## Required action:
The records below are to be restated word for word, with every picture left out.

===== Task inputs

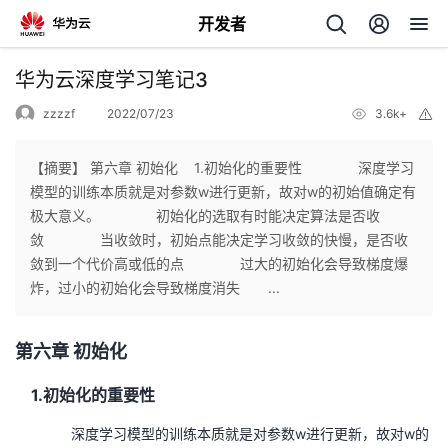
开发者
返
华为云深度学习笔记3
回
zzzzf
2022/07/23
3.6k+
举
报
【摘要】 第六章 初始化 1.初始化的重要性 深度学习
模型的训练本质就是对参数w进行更新，故对w的初始值确定有
极大意义。 初始化的选取有时能决定算法是否收
个
敛 当收敛时，初始点能决定学习收敛的快慢，是否收
敛到一个代价高或低的点 过大的初始化会导致梯度爆
我
人
炸，过小的初始化会导致梯度消失 ...
的
主
第六章 初始化
开
页
1.
初始化的重要性
发
深度学习模型的训练本质就是对参数
w
进行更新，故对
w
的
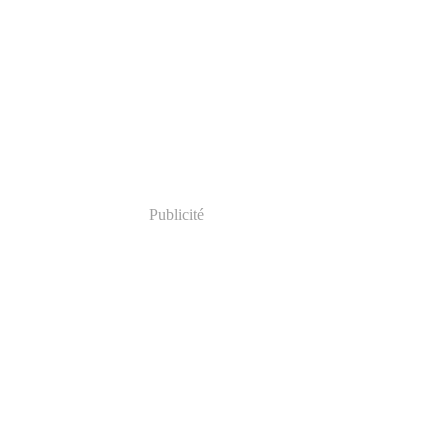
Publicité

==========

## Completed task:
开发者
返
华为云深度学习笔记3
回
zzzzf
2022/07/23
3.6k+
举
报
【摘要】 第六章 初始化 1.初始化的重要性 深度学习
模型的训练本质就是对参数w进行更新，故对w的初始值确定有
极大意义。 初始化的选取有时能决定算法是否收
个
敛 当收敛时，初始点能决定学习收敛的快慢，是否收
敛到一个代价高或低的点 过大的初始化会导致梯度爆
我
人
炸，过小的初始化会导致梯度消失 ...
的
主
第六章 初始化
开
页
1.
初始化的重要性
发
深度学习模型的训练本质就是对参数
w
进行更新，故对
w
的
Publicité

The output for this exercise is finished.